タカハシはまたも日本橋にやってきた。東海道ガス欠チャレンジも、これで連載3回目。毎回「今日こそは早朝出発だ!」と言いふらしているくせに大遅刻し、昼メシ時に出発するのが習わしになっている。
だが今回は、その程度のヤワな遅刻で済ませるつもりはない。なにしろ冬に取材してあった原稿を、夏も盛りの今となって、ようやく書き始めているありさまなのだ!
遅刻だサボりだとあれこれ批判されてもまったく気にしないあたり、我ながらじつに大胆不敵、豪放磊落、天衣無縫な快男児ぶりと自賛しているのだが、そのわりに、なぜか地べたに額をこすりつけて関係各位にペコペコお詫びして回りたくなるこの胸の切なさはなんだろう……。
今回のタカハシのガス欠チャレンジの相棒は、新型ホンダ モンキー125。誰もが知る往年の小さな名機モンキーが2018年に125ccへスケールアップされ、満座の喝采をあびて舞い戻ってきたのも記憶に新しい。このモンキー125は、その改良版。リバイバル当初4速だったミッションを5速にアップグレードした2021年型だ。
市街地最強のレトロスタイル・マシン
タカハシが日本橋を出発したのは、今回もやっぱり昼過ぎだった。サクッと国道1号を走り抜けるつもりだったのに、何度も迷子になりつつ西へ向かう。無味乾燥なビル街を1時間半もうろつかされ、やっとの思いで多摩川をこえて神奈川県に入った。
走りの革命は5速ミッションから
せっかくバイクに乗ってるのに、クルマだらけの市街地をちんたら走って何がおもしろいんだ……とかなんとか悪態のひとつもついてみたいと思っていたのに、いざ走りだしてみると、モンキー125には簡単にそうとも言えない味わいがあった。
5速ミッションの採用は、新型モンキー125の走りを劇的に変えた。
そもそも小排気量の125ccじゃ、誰がどう頑張っても、スロットル一発でアスファルトを削るビッグパワーなんて実現できるはずがない。もしライダーがそのささやかなエンジンパワーを楽しめるとすれば、せいぜい出足のインパクトくらい。だが、ワイドな4速ミッションで全速度域をカバーしようとすると、どうしてもローギアが迫力不足になりがちだ。5速ミッションの新型モンキー125は、そのローギアがめちゃくちゃ気持ちイイ! もしライダーがその気になれば、スタートダッシュでフロントをど~~んと振り上げられるほど鋭い「出足感」のあるマシンなのだ。

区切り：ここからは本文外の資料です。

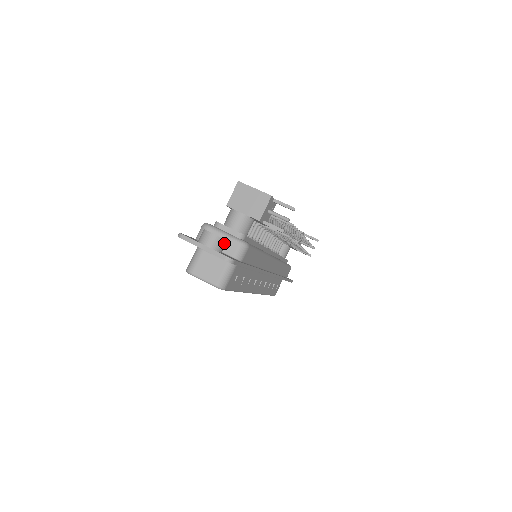
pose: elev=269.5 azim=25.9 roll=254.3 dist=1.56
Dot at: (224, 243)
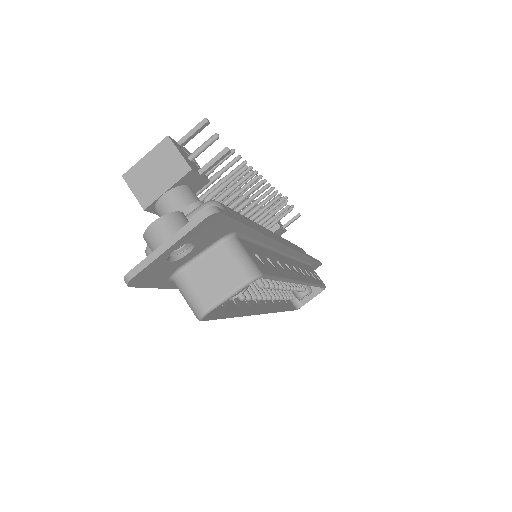
Dot at: (183, 218)
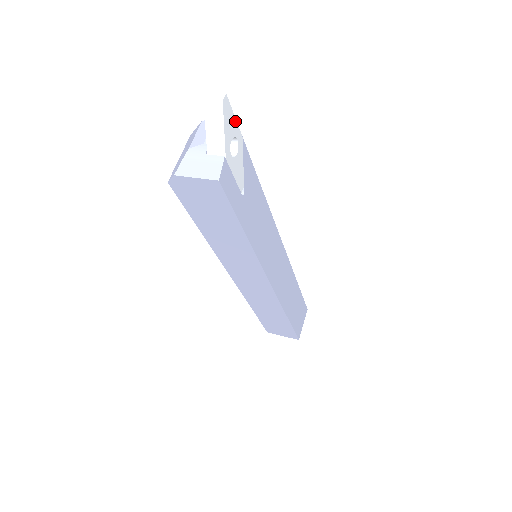
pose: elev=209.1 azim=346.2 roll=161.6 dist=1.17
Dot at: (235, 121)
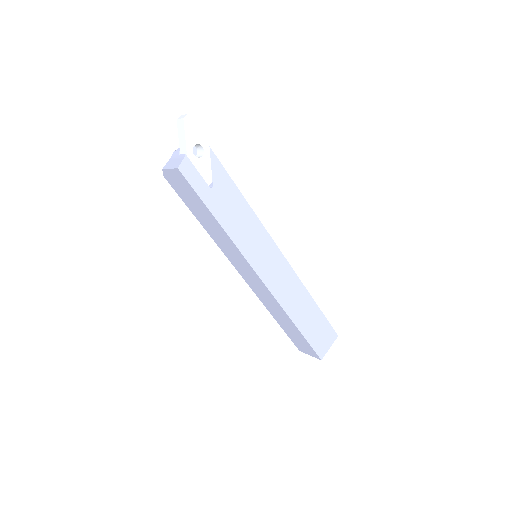
Dot at: (200, 134)
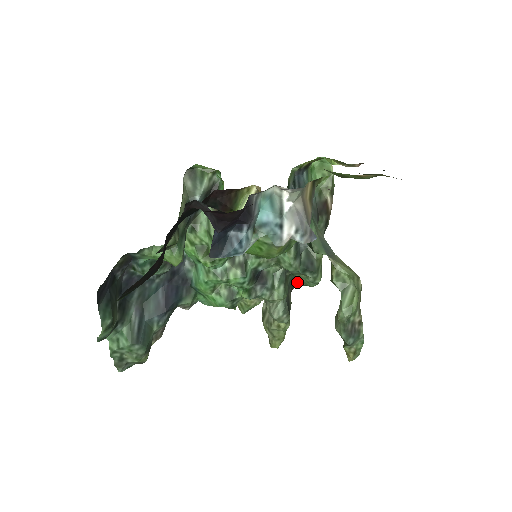
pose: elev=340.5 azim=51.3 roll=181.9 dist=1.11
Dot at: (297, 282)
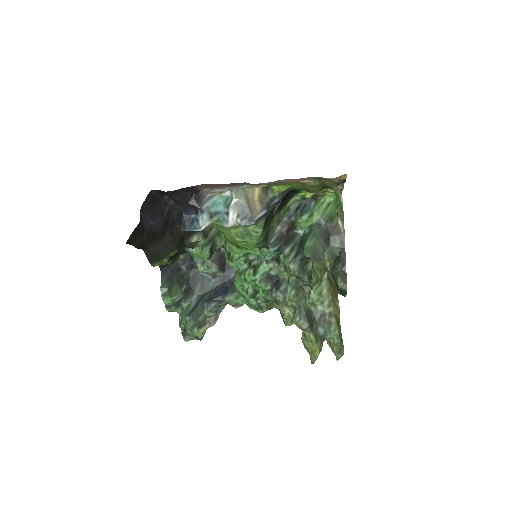
Dot at: occluded
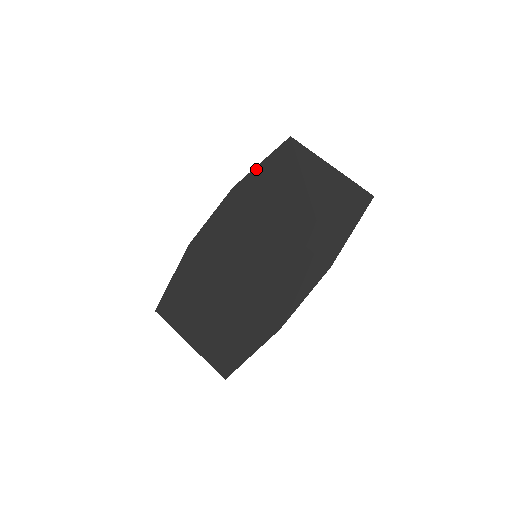
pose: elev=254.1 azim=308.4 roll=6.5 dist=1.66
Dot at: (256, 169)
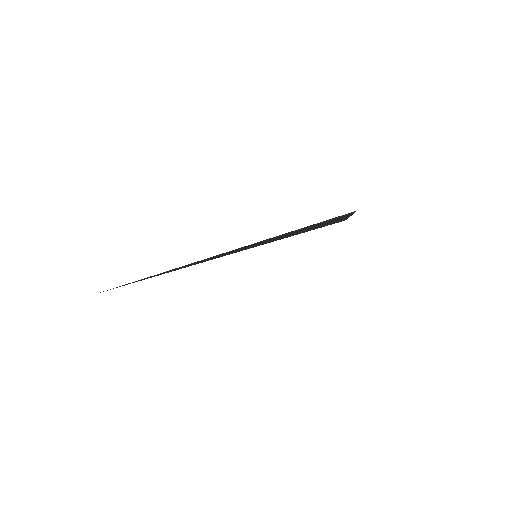
Dot at: occluded
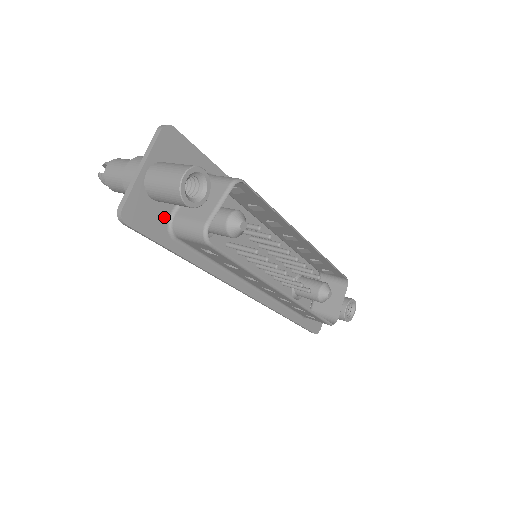
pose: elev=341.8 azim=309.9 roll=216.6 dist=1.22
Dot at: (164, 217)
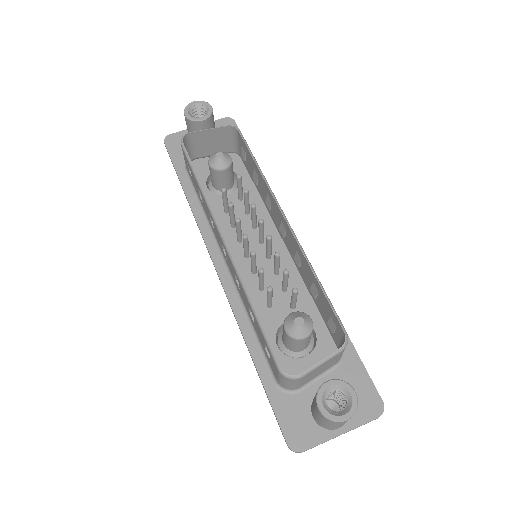
Dot at: occluded
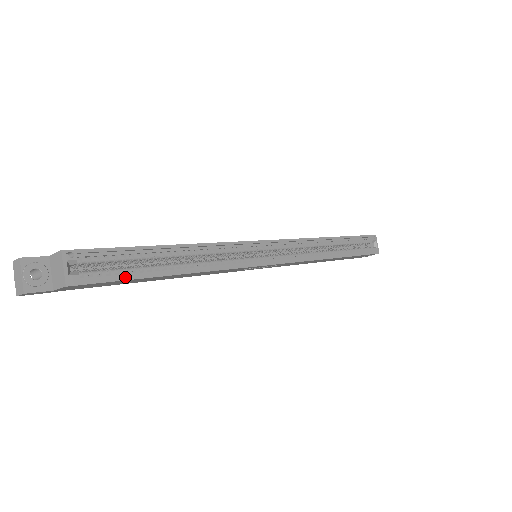
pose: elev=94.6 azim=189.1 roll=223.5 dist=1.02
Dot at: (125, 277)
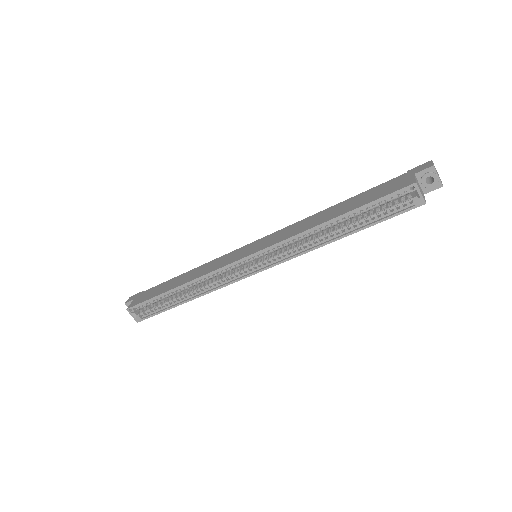
Dot at: (159, 312)
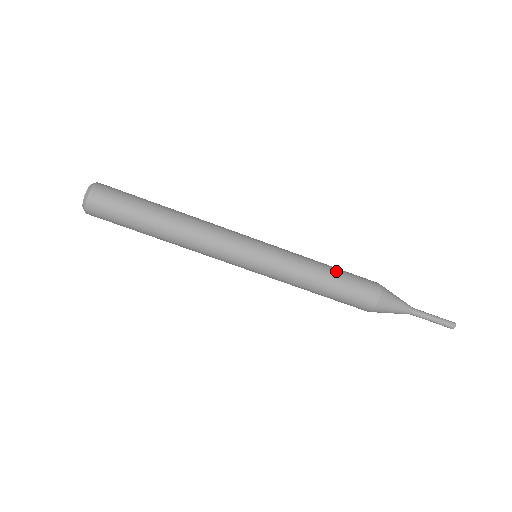
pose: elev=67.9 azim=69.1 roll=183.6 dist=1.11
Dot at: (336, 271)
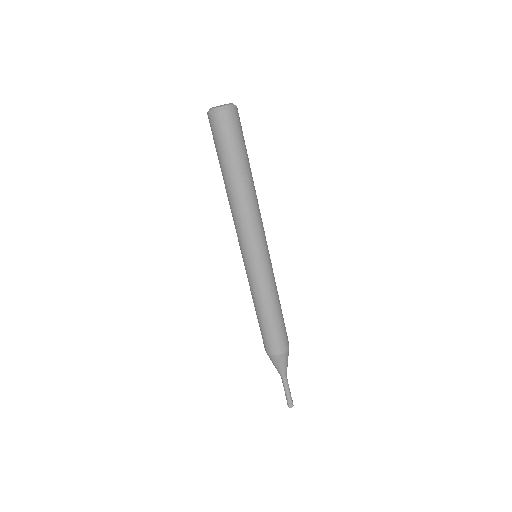
Dot at: occluded
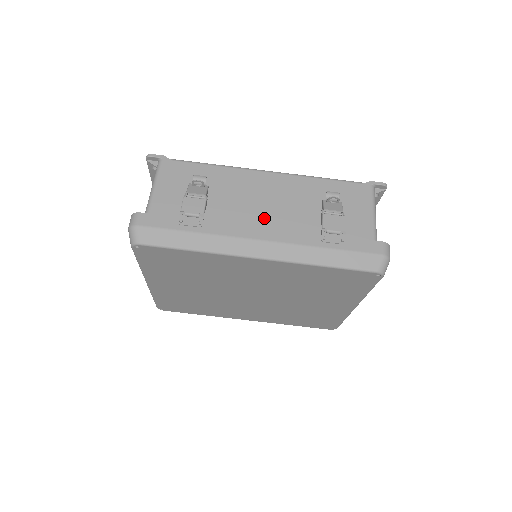
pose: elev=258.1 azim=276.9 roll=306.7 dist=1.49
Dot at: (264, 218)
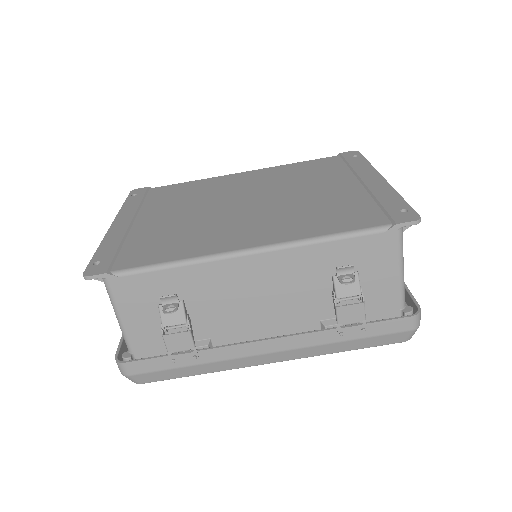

手持ちの時計でざっと測ると、モンキー125のゼロ発進は、法定速度の60km/hに到達するまでに6.5秒をやや切る程度。数字的にはとくに激速とはいえないが、出足感の良さが際立ち、体感的な加速は数値より遥かにキモチいいものになっている。
レジャーバイクの枠をはみだす「セミスポーツ・バイク」
混雑しやすい首都圏の国道1号も、郊外に出れば60km/h付近でクルージングするシチュエーションが増えてくる。そういうときのモンキー125は、しっとり落ち着いたハンドリングで安心感たっぷり。ひとまわり大きなバイクに乗っているような安定感だ。
一見してブリブリ可愛いレジャーバイクのくせに、禁断の5速ミッションを手に入れた2021年型モンキー125の走りは、もはやその枠には収まらない。甲羅を経たベテランライダーが「セミ・スポーツバイク」感覚で乗っても満足できる性能だ。加速して良し、流して良し、見た目も良しと、モンキー125は、市街地ライドで向かうところ敵なしの風格すらにじませている。
極寒の夜走りは平塚へ続く
冬の夕暮れはたちまち夜に変わる。風が冷たすぎて我慢できない。沿道の作業着等専門店で、急きょ防寒装備を追加することにした。購入したのはピカピカ光る反射材付き防水グローブカバー2900円。防水機能はともかく、これで少しは暖かくなるといいんだが。
すっかり陽が落ちた国道を西へ進む。気づくとフューエルメーターの残りは4目盛りになっていた。
せっかくグローブカバーを買ったのに、手先足先が冷え切ってじんじん痛い。
そんなとき関西人の口をついて出るのは、もはや「寒い寒い寒いしぬしぬしぬ、寒いっちゅうとんねん、マジしんでまうやろがワレこら!!」だけだ。何度叫んでも暖かくなるはずもなし、叫ぶだけムダだとわかっていても、そのセリフだけはフルボリュームでガンガン出る。信号待ちで隣に並んで停まった原付おじさんが、何かにおびえたように目を丸くしてこっちを凝視しているのに気づいたときだけは、かろうじて口をつぐんだが。
寒さのあまり、50年前のポンコツOHVエンジンよりも激しくガタガタ振動しつつ、涙のかわりに目からプッシュロッドをズボズボ飛び出させつつ、かろうじて平塚市内のビジホにたどりつく。部屋に入るとすぐに熱いシャワーを浴び、そのままベッドにもぐりこんで寝てしまった。